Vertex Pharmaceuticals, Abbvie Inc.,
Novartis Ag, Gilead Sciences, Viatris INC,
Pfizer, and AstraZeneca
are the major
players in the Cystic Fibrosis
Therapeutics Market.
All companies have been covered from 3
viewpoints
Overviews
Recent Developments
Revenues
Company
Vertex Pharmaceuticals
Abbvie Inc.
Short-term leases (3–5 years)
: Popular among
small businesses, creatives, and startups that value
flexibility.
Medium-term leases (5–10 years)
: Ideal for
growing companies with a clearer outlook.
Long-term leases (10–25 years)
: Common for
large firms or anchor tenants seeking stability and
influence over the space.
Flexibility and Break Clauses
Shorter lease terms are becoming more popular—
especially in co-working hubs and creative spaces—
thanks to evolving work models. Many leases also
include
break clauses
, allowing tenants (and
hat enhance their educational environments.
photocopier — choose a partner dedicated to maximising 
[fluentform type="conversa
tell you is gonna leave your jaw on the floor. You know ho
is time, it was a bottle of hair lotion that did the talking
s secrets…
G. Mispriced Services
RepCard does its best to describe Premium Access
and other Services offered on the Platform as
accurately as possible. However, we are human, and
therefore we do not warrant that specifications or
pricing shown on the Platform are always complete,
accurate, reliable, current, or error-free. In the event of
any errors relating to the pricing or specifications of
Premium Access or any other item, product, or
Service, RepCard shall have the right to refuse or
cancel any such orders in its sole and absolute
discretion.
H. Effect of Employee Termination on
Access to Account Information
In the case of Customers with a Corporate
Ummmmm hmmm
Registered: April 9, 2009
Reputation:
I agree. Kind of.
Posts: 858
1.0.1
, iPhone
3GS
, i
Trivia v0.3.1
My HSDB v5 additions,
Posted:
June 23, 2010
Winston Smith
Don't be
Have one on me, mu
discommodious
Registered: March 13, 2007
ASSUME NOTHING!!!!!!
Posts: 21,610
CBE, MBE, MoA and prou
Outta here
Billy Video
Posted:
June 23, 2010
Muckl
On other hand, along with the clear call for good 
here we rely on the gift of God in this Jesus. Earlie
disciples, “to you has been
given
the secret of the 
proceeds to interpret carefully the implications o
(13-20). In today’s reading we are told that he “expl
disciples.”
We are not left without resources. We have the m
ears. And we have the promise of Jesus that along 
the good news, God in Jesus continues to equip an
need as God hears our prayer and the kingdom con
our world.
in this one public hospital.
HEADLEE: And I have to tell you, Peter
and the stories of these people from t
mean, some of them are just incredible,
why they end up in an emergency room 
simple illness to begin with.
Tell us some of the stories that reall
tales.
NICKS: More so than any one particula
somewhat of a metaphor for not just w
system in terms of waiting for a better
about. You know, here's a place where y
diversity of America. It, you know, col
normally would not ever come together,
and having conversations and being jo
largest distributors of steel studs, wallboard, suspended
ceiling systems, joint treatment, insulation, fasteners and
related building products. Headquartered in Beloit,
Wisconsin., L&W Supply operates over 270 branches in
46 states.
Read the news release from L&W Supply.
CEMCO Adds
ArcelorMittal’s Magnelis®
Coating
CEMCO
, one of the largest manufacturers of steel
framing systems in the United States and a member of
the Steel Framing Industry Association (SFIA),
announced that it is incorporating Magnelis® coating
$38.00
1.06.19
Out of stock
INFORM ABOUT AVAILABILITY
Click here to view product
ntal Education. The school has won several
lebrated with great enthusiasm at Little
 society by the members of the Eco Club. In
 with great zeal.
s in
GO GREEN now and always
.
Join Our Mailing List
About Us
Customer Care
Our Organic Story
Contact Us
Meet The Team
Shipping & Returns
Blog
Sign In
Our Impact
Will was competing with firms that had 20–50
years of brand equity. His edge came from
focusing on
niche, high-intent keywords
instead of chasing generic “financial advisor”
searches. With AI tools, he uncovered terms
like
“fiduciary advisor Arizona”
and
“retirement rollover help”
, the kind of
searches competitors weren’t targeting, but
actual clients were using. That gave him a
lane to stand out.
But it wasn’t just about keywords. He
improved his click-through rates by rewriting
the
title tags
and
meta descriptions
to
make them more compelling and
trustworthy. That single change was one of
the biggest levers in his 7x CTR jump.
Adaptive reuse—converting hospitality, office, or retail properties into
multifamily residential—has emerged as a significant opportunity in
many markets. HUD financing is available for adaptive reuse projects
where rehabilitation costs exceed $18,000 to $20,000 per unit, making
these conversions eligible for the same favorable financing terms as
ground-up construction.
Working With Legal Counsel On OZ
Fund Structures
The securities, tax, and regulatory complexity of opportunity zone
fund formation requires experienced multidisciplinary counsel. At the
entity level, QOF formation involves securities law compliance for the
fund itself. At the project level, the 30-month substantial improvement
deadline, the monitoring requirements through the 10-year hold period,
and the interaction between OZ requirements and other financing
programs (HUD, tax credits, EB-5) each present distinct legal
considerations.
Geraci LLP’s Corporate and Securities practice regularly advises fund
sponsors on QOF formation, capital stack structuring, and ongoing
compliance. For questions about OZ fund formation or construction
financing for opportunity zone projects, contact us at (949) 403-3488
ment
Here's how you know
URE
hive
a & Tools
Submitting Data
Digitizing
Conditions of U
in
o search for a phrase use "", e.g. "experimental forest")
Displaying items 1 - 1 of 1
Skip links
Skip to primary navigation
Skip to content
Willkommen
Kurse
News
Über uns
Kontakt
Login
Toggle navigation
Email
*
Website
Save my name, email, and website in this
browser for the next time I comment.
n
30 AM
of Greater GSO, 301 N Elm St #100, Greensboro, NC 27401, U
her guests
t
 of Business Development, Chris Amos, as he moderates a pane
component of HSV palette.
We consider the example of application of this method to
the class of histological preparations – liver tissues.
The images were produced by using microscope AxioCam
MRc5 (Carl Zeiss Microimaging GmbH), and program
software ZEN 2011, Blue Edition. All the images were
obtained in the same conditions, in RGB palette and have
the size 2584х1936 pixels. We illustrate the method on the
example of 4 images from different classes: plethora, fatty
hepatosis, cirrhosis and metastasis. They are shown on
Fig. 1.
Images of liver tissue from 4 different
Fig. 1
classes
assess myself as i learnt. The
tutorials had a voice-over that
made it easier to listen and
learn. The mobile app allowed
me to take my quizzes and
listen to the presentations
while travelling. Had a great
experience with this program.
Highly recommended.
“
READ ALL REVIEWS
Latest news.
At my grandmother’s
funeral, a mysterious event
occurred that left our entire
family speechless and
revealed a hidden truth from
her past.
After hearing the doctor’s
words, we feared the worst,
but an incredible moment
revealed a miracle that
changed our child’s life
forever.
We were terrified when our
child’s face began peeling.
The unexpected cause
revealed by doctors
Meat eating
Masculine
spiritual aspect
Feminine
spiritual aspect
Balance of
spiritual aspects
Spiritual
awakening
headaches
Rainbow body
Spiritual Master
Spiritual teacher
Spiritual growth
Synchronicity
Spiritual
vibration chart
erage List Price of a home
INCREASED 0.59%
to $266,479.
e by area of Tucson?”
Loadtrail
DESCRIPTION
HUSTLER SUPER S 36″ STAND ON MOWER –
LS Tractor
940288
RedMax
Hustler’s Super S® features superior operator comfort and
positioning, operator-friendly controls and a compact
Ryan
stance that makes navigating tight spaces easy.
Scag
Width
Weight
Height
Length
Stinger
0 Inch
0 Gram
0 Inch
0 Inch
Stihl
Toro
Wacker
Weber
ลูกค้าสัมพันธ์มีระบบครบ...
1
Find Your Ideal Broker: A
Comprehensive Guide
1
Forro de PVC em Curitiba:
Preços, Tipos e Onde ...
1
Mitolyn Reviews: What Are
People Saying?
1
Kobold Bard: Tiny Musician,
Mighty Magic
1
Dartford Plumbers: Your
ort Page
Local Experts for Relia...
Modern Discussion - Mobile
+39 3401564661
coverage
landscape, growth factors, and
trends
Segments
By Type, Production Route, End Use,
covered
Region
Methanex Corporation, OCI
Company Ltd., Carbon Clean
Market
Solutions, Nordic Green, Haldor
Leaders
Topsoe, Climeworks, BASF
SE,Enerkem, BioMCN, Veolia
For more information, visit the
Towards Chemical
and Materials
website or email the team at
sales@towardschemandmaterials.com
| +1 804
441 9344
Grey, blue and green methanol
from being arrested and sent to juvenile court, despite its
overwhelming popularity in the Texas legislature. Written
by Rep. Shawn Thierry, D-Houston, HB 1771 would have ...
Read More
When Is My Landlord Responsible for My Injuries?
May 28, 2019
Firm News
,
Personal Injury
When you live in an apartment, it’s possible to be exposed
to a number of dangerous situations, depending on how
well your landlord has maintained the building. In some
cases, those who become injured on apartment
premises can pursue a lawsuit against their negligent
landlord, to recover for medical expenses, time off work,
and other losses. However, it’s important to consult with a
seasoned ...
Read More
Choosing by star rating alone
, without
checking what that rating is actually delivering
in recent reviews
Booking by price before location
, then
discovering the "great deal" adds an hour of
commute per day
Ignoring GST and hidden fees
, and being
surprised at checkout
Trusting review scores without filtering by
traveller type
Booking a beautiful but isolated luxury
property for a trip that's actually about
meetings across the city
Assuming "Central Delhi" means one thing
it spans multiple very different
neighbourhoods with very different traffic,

#####

Can you recast the lines of the records as a Markdown table with columns "No." and "Text", starting at the first line of the records and ending at the line containing "and other Services offered on the Platform as", with both ends included and blank lines left out?

▶ [EXERCISE RESULT]
| No. | Text |
|---|---|
| 1 | Vertex Pharmaceuticals, Abbvie Inc., |
| 2 | Novartis Ag, Gilead Sciences, Viatris INC, |
| 3 | Pfizer, and AstraZeneca |
| 4 | are the major |
| 5 | players in the Cystic Fibrosis |
| 6 | Therapeutics Market. |
| 7 | All companies have been covered from 3 |
| 8 | viewpoints |
| 9 | Overviews |
| 10 | Recent Developments |
| 11 | Revenues |
| 12 | Company |
| 13 | Vertex Pharmaceuticals |
| 14 | Abbvie Inc. |
| 15 | Short-term leases (3–5 years) |
| 16 | : Popular among |
| 17 | small businesses, creatives, and startups that value |
| 18 | flexibility. |
| 19 | Medium-term leases (5–10 years) |
| 20 | : Ideal for |
| 21 | growing companies with a clearer outlook. |
| 22 | Long-term leases (10–25 years) |
| 23 | : Common for |
| 24 | large firms or anchor tenants seeking stability and |
| 25 | influence over the space. |
| 26 | Flexibility and Break Clauses |
| 27 | Shorter lease terms are becoming more popular— |
| 28 | especially in co-working hubs and creative spaces— |
| 29 | thanks to evolving work models. Many leases also |
| 30 | include |
| 31 | break clauses |
| 32 | , allowing tenants (and |
| 33 | hat enhance their educational environments. |
| 34 | photocopier — choose a partner dedicated to maximising  |
| 35 | [fluentform type="conversa |
| 36 | tell you is gonna leave your jaw on the floor. You know ho |
| 37 | is time, it was a bottle of hair lotion that did the talking |
| 38 | s secrets… |
| 39 | G. Mispriced Services |
| 40 | RepCard does its best to describe Premium Access |
| 41 | and other Services offered on the Platform as |